Stored data START
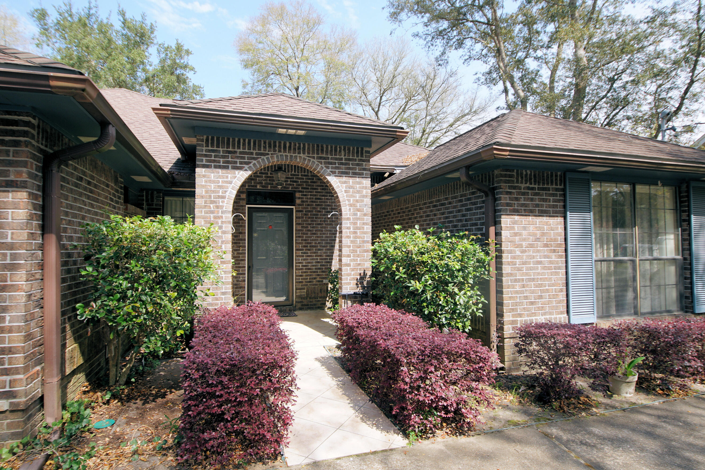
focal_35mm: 18
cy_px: 235
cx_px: 352
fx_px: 353
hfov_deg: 90.0
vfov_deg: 67.4
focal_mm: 12
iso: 100
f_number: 6.3
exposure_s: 1/125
Stored data END
## What to do
Set down all of the material above exactly as written, leaving the pictures out.

## Solution
focal_35mm: 18
cy_px: 235
cx_px: 352
fx_px: 353
hfov_deg: 90.0
vfov_deg: 67.4
focal_mm: 12
iso: 100
f_number: 6.3
exposure_s: 1/125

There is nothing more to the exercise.